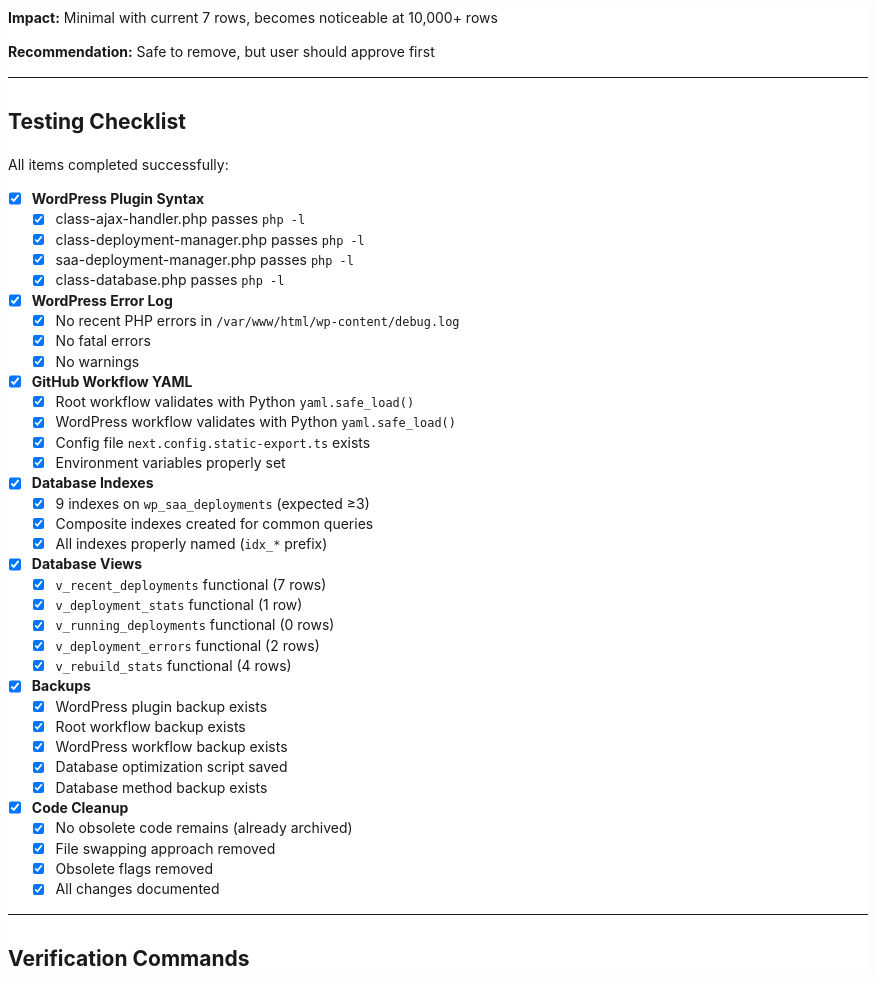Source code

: **Impact:** Minimal with current 7 rows, becomes noticeable at 10,000+ rows

**Recommendation:** Safe to remove, but user should approve first

---

## Testing Checklist

All items completed successfully:

- [x] **WordPress Plugin Syntax**
  - [x] class-ajax-handler.php passes `php -l`
  - [x] class-deployment-manager.php passes `php -l`
  - [x] saa-deployment-manager.php passes `php -l`
  - [x] class-database.php passes `php -l`

- [x] **WordPress Error Log**
  - [x] No recent PHP errors in `/var/www/html/wp-content/debug.log`
  - [x] No fatal errors
  - [x] No warnings

- [x] **GitHub Workflow YAML**
  - [x] Root workflow validates with Python `yaml.safe_load()`
  - [x] WordPress workflow validates with Python `yaml.safe_load()`
  - [x] Config file `next.config.static-export.ts` exists
  - [x] Environment variables properly set

- [x] **Database Indexes**
  - [x] 9 indexes on `wp_saa_deployments` (expected ≥3)
  - [x] Composite indexes created for common queries
  - [x] All indexes properly named (`idx_*` prefix)

- [x] **Database Views**
  - [x] `v_recent_deployments` functional (7 rows)
  - [x] `v_deployment_stats` functional (1 row)
  - [x] `v_running_deployments` functional (0 rows)
  - [x] `v_deployment_errors` functional (2 rows)
  - [x] `v_rebuild_stats` functional (4 rows)

- [x] **Backups**
  - [x] WordPress plugin backup exists
  - [x] Root workflow backup exists
  - [x] WordPress workflow backup exists
  - [x] Database optimization script saved
  - [x] Database method backup exists

- [x] **Code Cleanup**
  - [x] No obsolete code remains (already archived)
  - [x] File swapping approach removed
  - [x] Obsolete flags removed
  - [x] All changes documented

---

## Verification Commands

▸ **Description of the task**: Every entry above needs to be duplicated precisely, and none of the pictures should appear.

▸ **Exercise output**:
Source code

: **Impact:** Minimal with current 7 rows, becomes noticeable at 10,000+ rows

**Recommendation:** Safe to remove, but user should approve first

---

## Testing Checklist

All items completed successfully:

- [x] **WordPress Plugin Syntax**
  - [x] class-ajax-handler.php passes `php -l`
  - [x] class-deployment-manager.php passes `php -l`
  - [x] saa-deployment-manager.php passes `php -l`
  - [x] class-database.php passes `php -l`

- [x] **WordPress Error Log**
  - [x] No recent PHP errors in `/var/www/html/wp-content/debug.log`
  - [x] No fatal errors
  - [x] No warnings

- [x] **GitHub Workflow YAML**
  - [x] Root workflow validates with Python `yaml.safe_load()`
  - [x] WordPress workflow validates with Python `yaml.safe_load()`
  - [x] Config file `next.config.static-export.ts` exists
  - [x] Environment variables properly set

- [x] **Database Indexes**
  - [x] 9 indexes on `wp_saa_deployments` (expected ≥3)
  - [x] Composite indexes created for common queries
  - [x] All indexes properly named (`idx_*` prefix)

- [x] **Database Views**
  - [x] `v_recent_deployments` functional (7 rows)
  - [x] `v_deployment_stats` functional (1 row)
  - [x] `v_running_deployments` functional (0 rows)
  - [x] `v_deployment_errors` functional (2 rows)
  - [x] `v_rebuild_stats` functional (4 rows)

- [x] **Backups**
  - [x] WordPress plugin backup exists
  - [x] Root workflow backup exists
  - [x] WordPress workflow backup exists
  - [x] Database optimization script saved
  - [x] Database method backup exists

- [x] **Code Cleanup**
  - [x] No obsolete code remains (already archived)
  - [x] File swapping approach removed
  - [x] Obsolete flags removed
  - [x] All changes documented

---

## Verification Commands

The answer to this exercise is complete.